В письменную традицию включены собрания речений Кабира — «Бид-жак», «Кабир Грантхавали», а также гимны, вошедшие в священные книги различных традиций, как, например, включенные в священную книгу сикхов «Адигрантх». Самым важным собранием Кабира является «Биджак», который является важнейшим объектом поклонения и священной книгой ордена кабирпантх.

Один из главных мотивов, повторяющихся в стихах Кабира, — нравственное совершенствование человека, что должно привести к улучшению мира в целом. Истинная вера заключается не в формальном соблюдении религиозных • обрядов и предписаний, а в «очищении сердца».

Мысль о том, что любовь «повсеместно растворилась», особенно дорога Кабиру: Любовь и Правда не в святых местах — они всюду, Любовь и Правда; и прежде всего — в повседневных делах человека. Особое место в творчестве Кабира занимает лирическая символика любви, связанная с разлукой — «вираха». Концепция разлуки, в основе которой лежит идея страстного желания соединиться с Божественной Душой, нашла яркое отражение в традиции бхактов и суфиев. Кабир, как и поэты-суфии, подчеркивает единство разлуки и любви, их неразделимость, стремление одного раствориться в другом. И в этом проявляется общность концепции любви Кабира и суфийской лирики. Квинтэссенцию стихов и жизни Кабира составляет идея любви к Богу, любви равной и всеобъемлющей. Святой поэт учил, что человек не раб божий, а друг; не раб, склоняющийся перед ним, а любящий, который видит в нем свою опору. Вера в единство человечества и ценность служения Единому Богу, находящемуся в сердце каждого человека, является основой подвижнической жизни Кабира.

Согласно легенде, Кабир жил 119 лет, 5 месяцев и 27 дней и ушел из жизни в 1518 г. в местечке Маг-хар, недалеко от Горакхпура. По преданию, все, умершие в Магха-ре, обретают спасение. Когда Кабир почувствовал приближение смерти, он стал собираться в Маг-хар. Весь город был охвачен печалью, и люди просили святого не уходить из Бенареса. Однако Кабир ответил, что каждый должен умереть там, где ему должно, а тот, кто расстается с жизнью в Магха-ре, будет жить вечно.
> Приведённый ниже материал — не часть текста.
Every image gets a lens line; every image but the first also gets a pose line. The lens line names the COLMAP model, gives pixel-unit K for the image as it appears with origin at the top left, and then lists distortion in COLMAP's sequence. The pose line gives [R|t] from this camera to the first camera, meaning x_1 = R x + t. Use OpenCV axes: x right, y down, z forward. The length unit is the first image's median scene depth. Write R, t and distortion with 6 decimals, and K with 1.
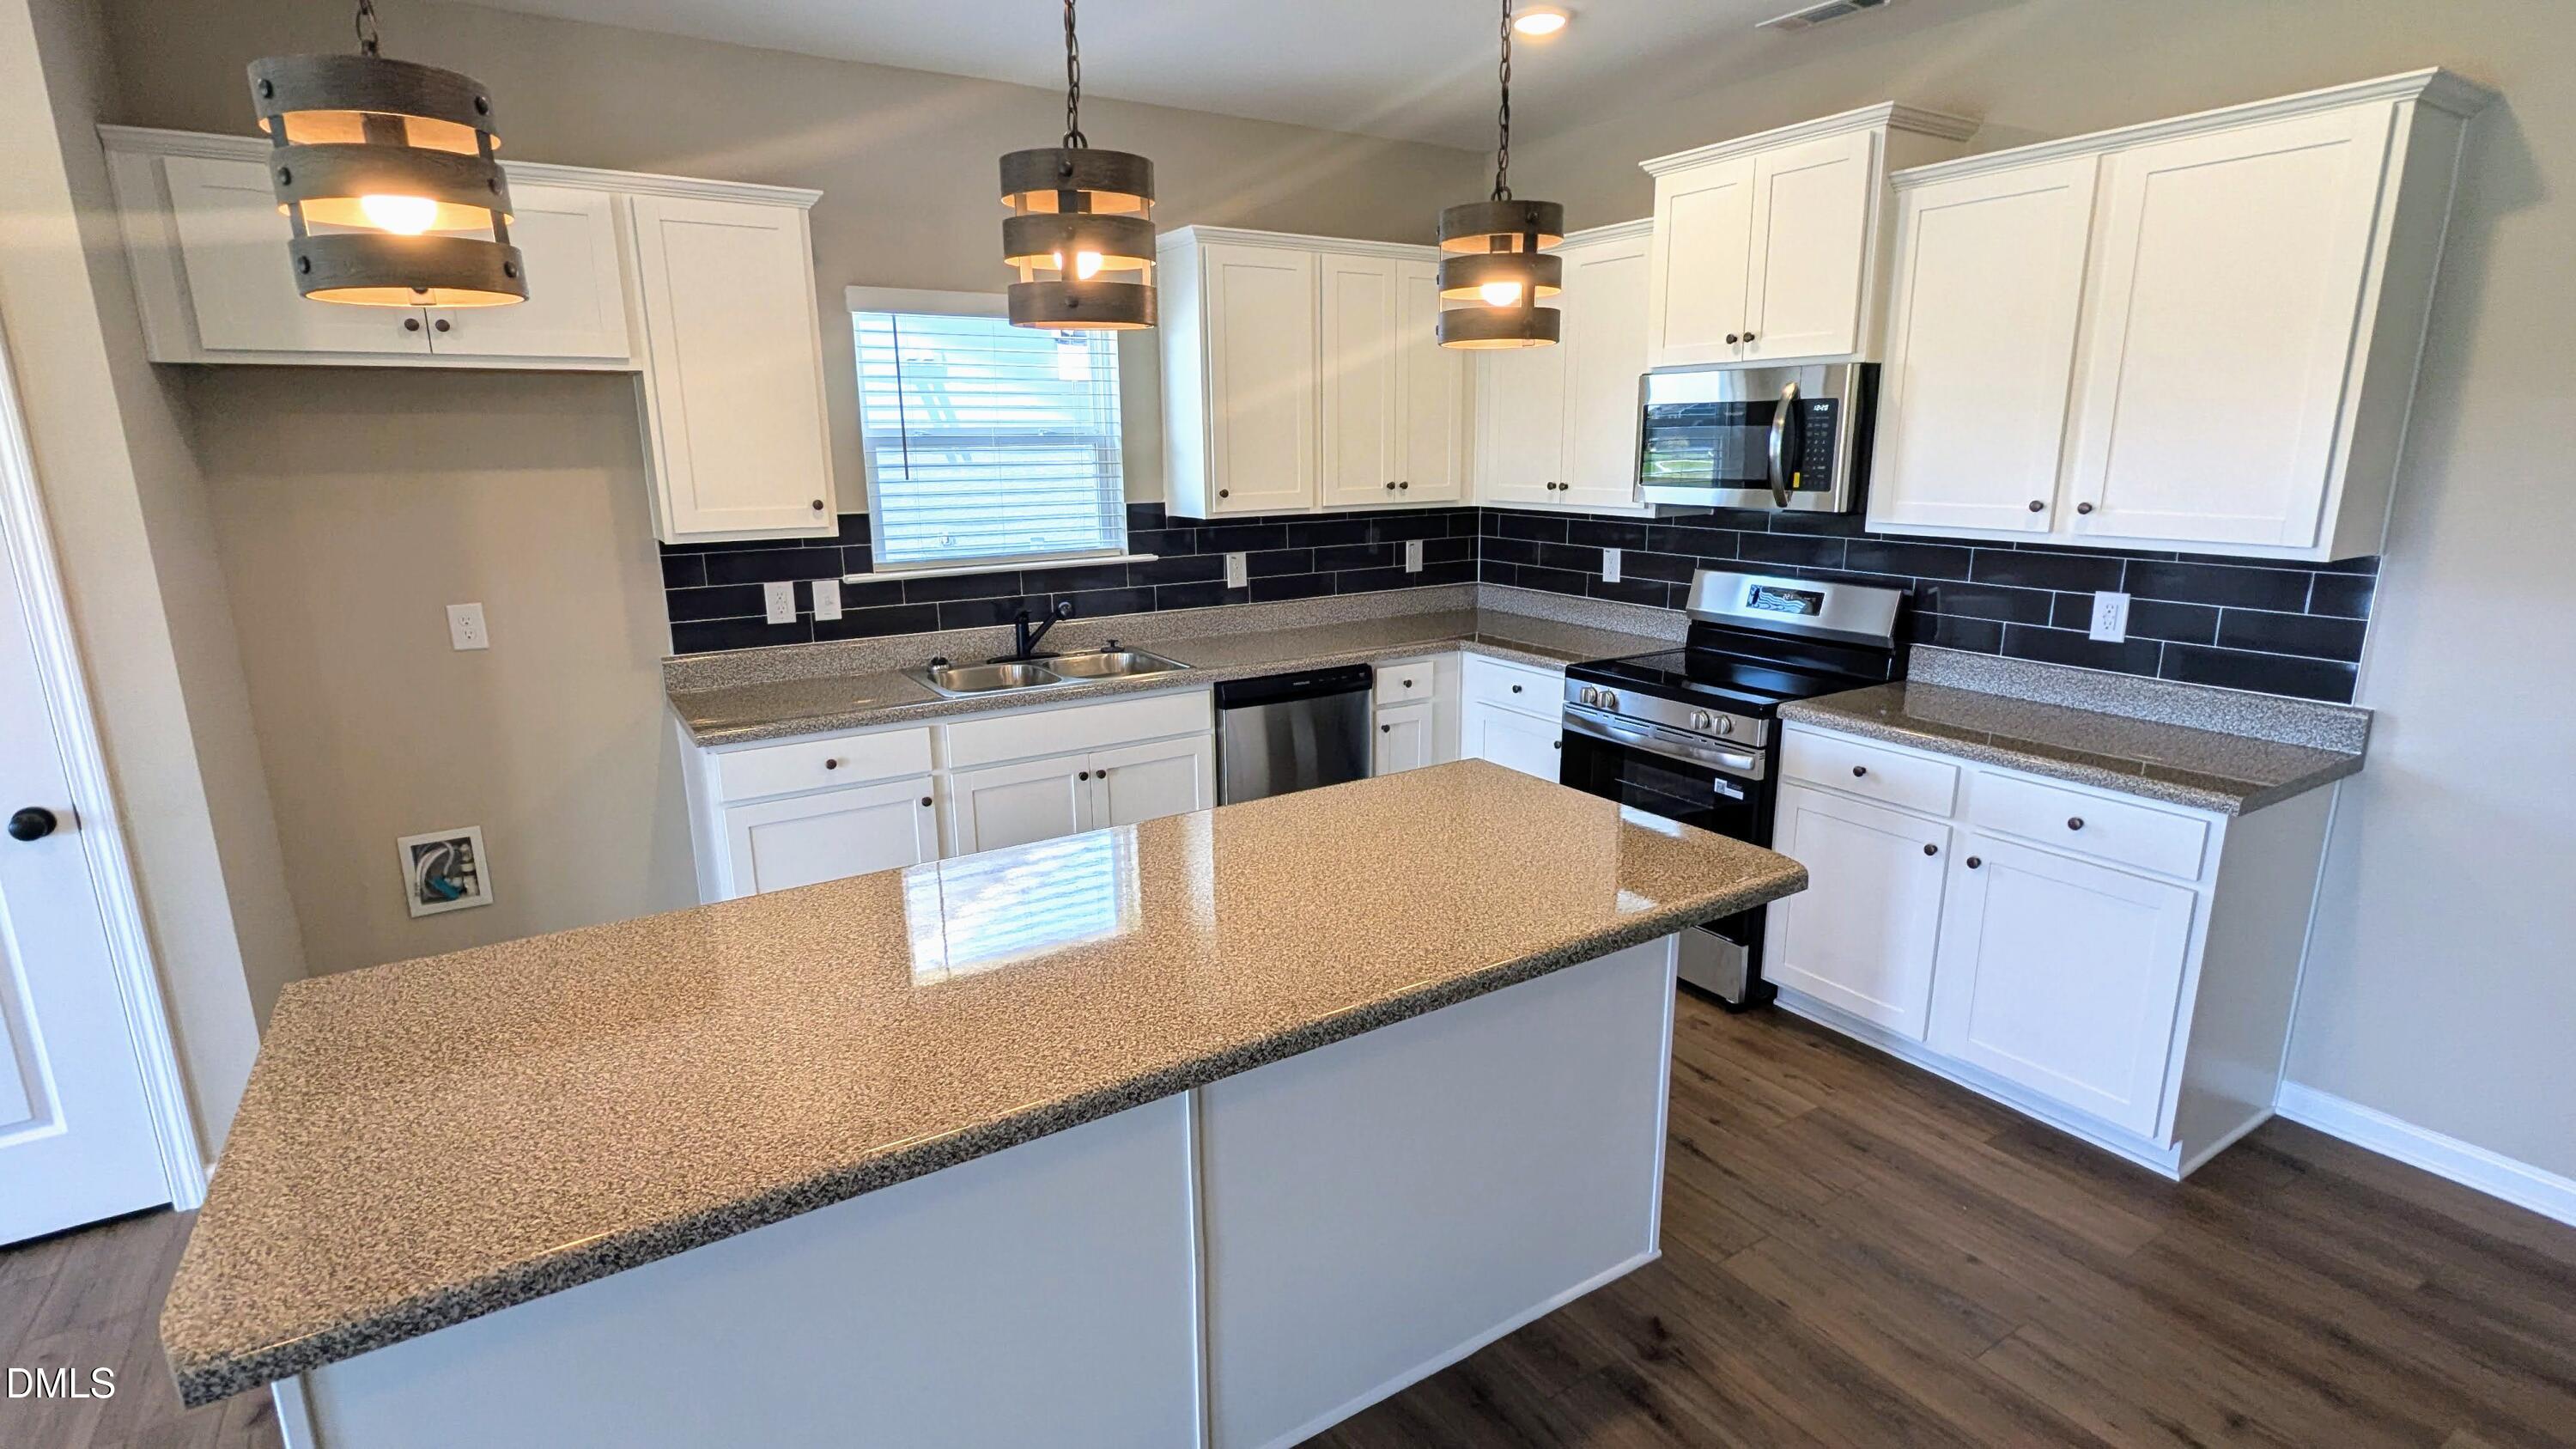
lens RADIAL K [[1228.8, 0, 1288.0], [0, 1228.8, 724.5], [0, 0, 1]] dist [-0.000467, 0.000088]
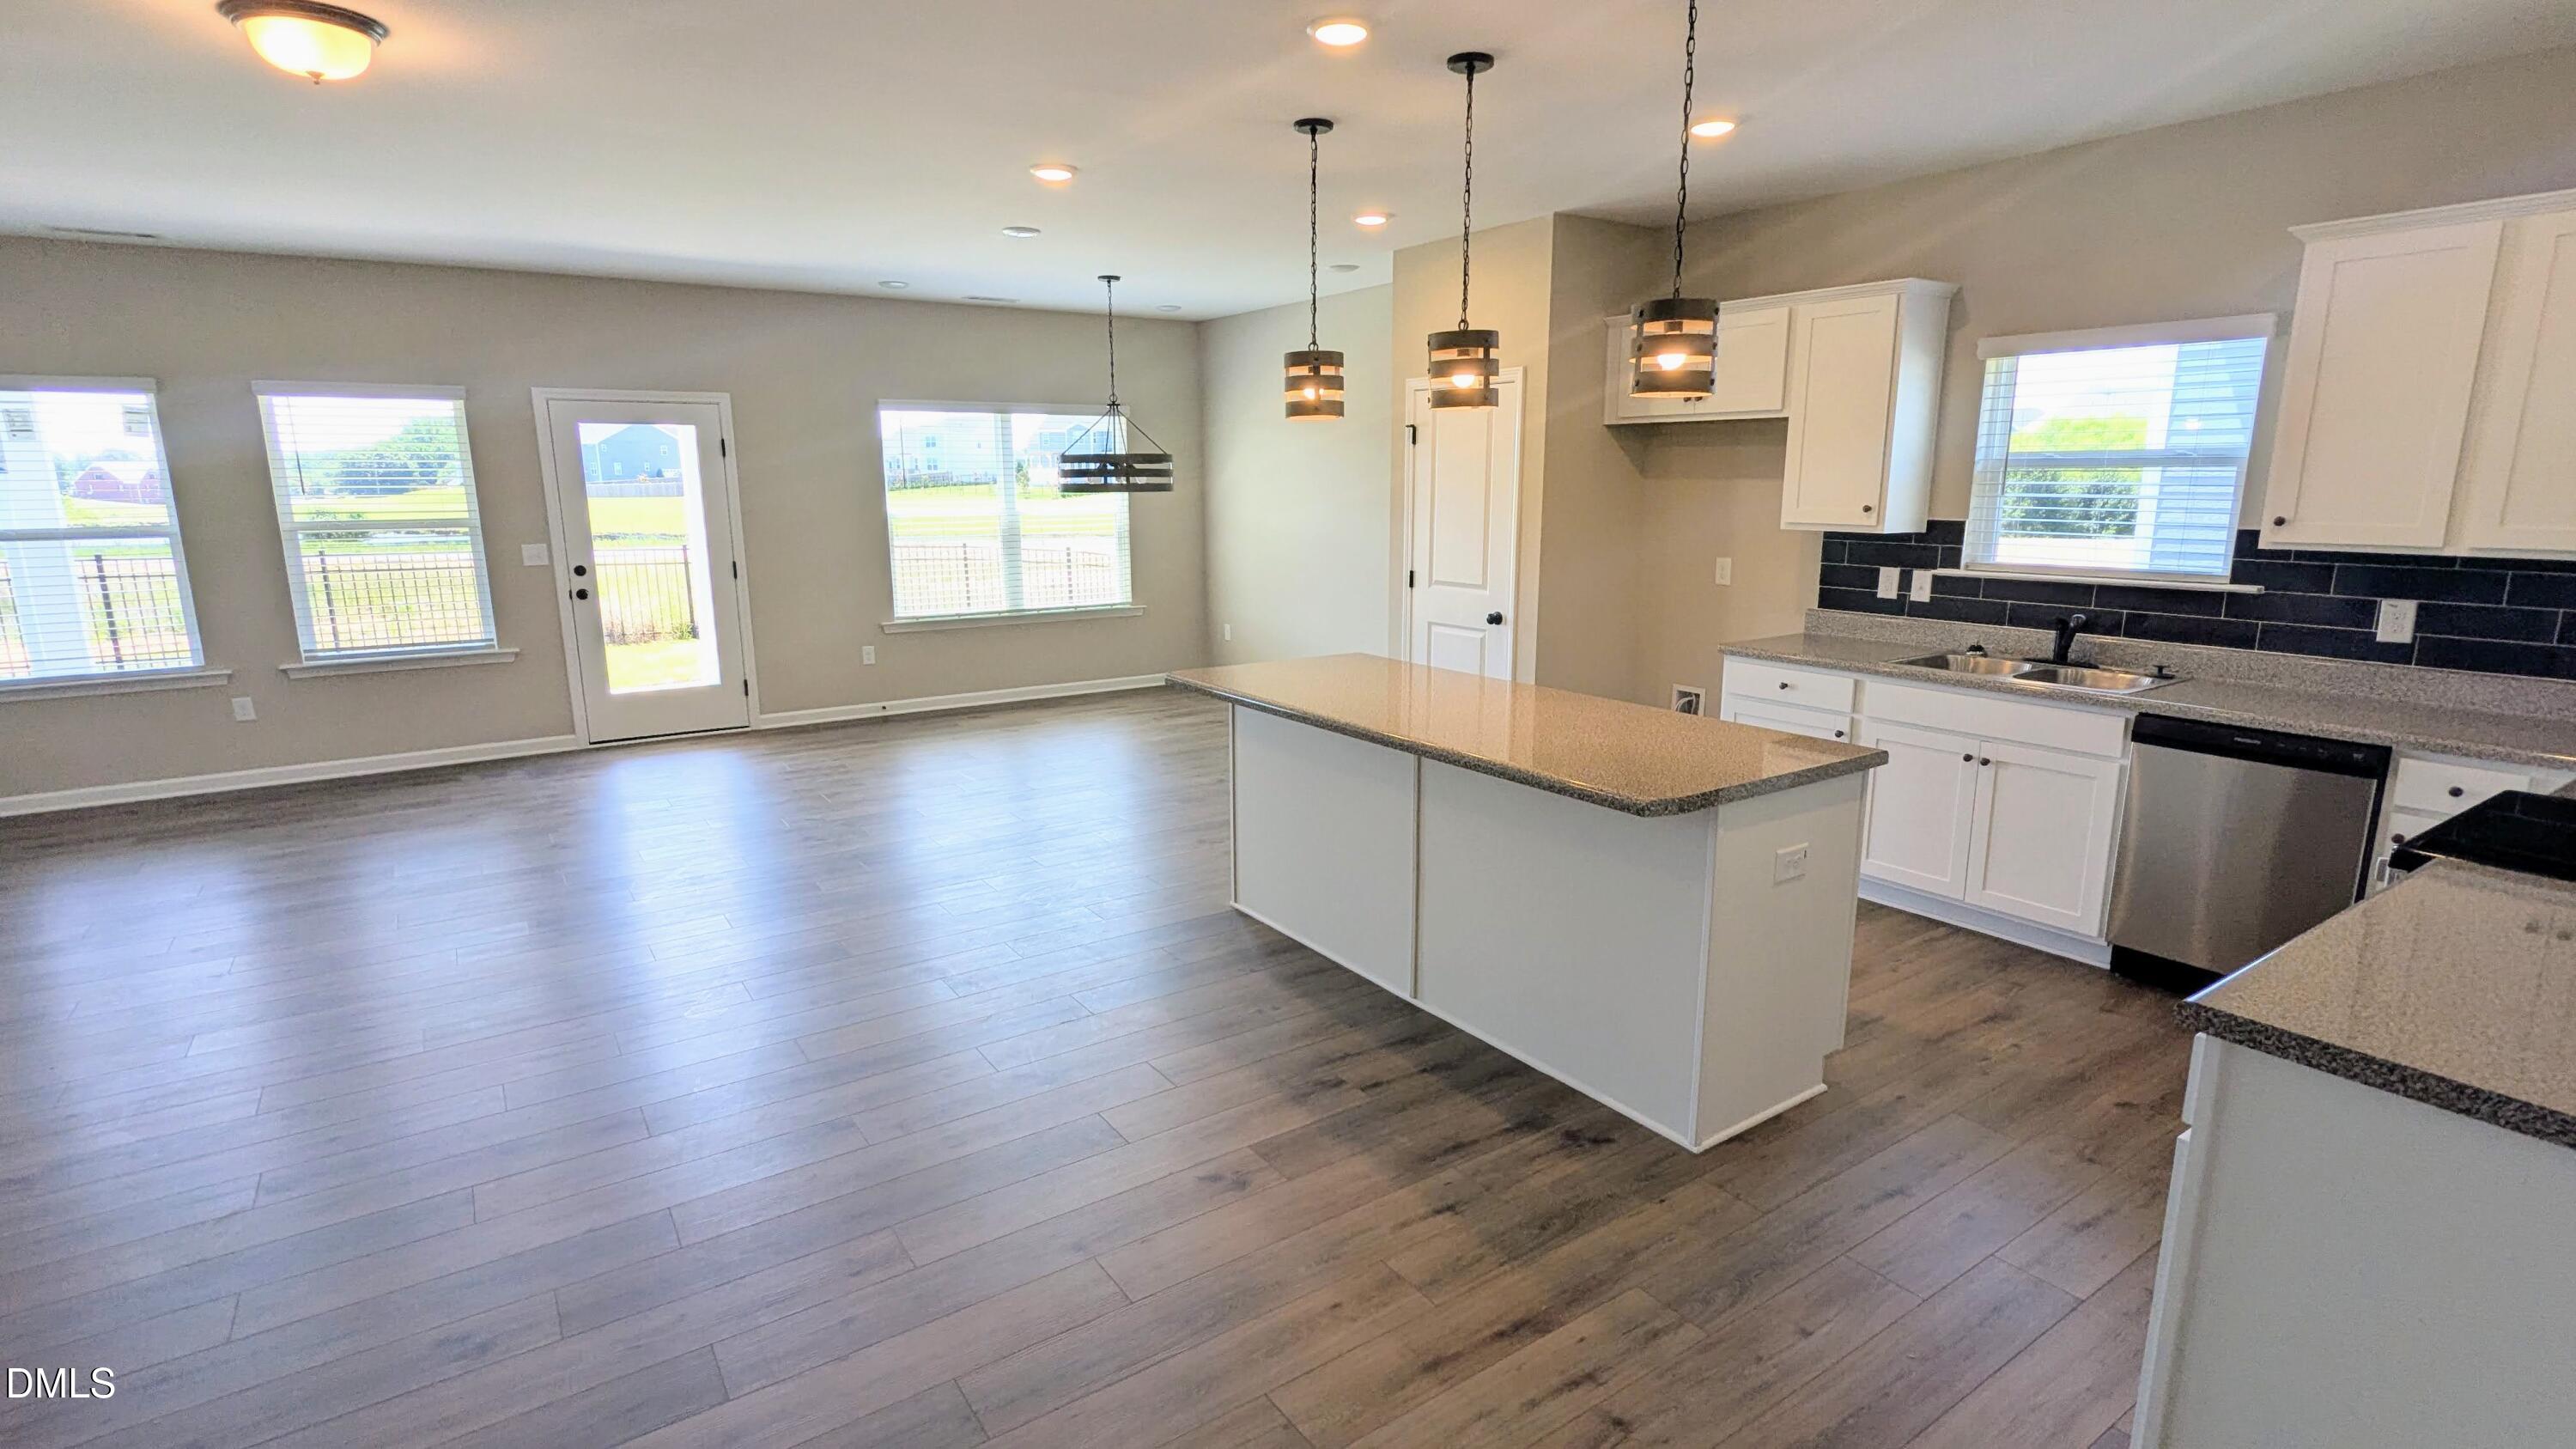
lens RADIAL K [[1228.8, 0, 1288.0], [0, 1228.8, 724.5], [0, 0, 1]] dist [-0.000467, 0.000088]
pose [[0.033975, 0.208529, -0.977426, 0.890044], [-0.225068, 0.954465, 0.195807, -0.066290], [0.973751, 0.213334, 0.079361, 0.290020]]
Ученик Кабира раджа Бир Сан-гха, узнав о том, что учитель идет в Магхар, собрал свое войско и пошел навстречу гуру. Правитель Магхара, мусульманин Биджли Хан, тоже с нетерпением ожидал прихода Кабира.

Святой пришел в Магхар в сопровождении тысяч своих последователей и учеников, рыдающих и посыпавших голову пеплом. Кабир поселился в маленькой хижине на берегу реки Ами. Войдя в нее, он приказал принести ему два покрывала и цветы лотоса, велел закрыть за ним дверь и оставить его в покое. Однако вскоре вломился раджа Бир Сангха и стал умолять Кабира дать разрешение после его смерти совершить обряд по всем законам индуистской религии, т.е. предать тело огню. Но тут же явился мусульманский наваб Биджли Хан и возопил: «Похоронить учителя по индийскому обряду! Лучше все мои воины полягут костями на этой земле! Я похороню учителя, как заповедовал пророк Му-хаммад». Кабир воскликнул: «Будьте разумны! Не обсуждайте между собой этот вопрос и не беритесь за оружие!»
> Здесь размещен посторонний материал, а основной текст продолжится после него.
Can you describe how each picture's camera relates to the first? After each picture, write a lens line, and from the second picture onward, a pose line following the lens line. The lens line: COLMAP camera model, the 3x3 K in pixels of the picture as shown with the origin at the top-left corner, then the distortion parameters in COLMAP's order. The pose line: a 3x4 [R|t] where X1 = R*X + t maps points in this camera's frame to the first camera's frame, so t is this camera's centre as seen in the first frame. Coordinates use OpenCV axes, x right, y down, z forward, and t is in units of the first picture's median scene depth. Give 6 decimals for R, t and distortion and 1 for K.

Ученики, пристыженные, удалились. Когда, спустя некоторое время, люди вошли в хижину, они не обнаружили тела Кабира. На смертном одре лежали лишь два покрывала с разбросанными на них цветами.

Индусы взяли одно покрывало с цветами и предали его кремации, а пепел по сей день сохраняется в Бенаресе. Второе же покрывало мусульмане захоронили в Магха-ре. Впоследствии там были выстроены два белоснежных надгробия: одно индусское, другое — мусульманское.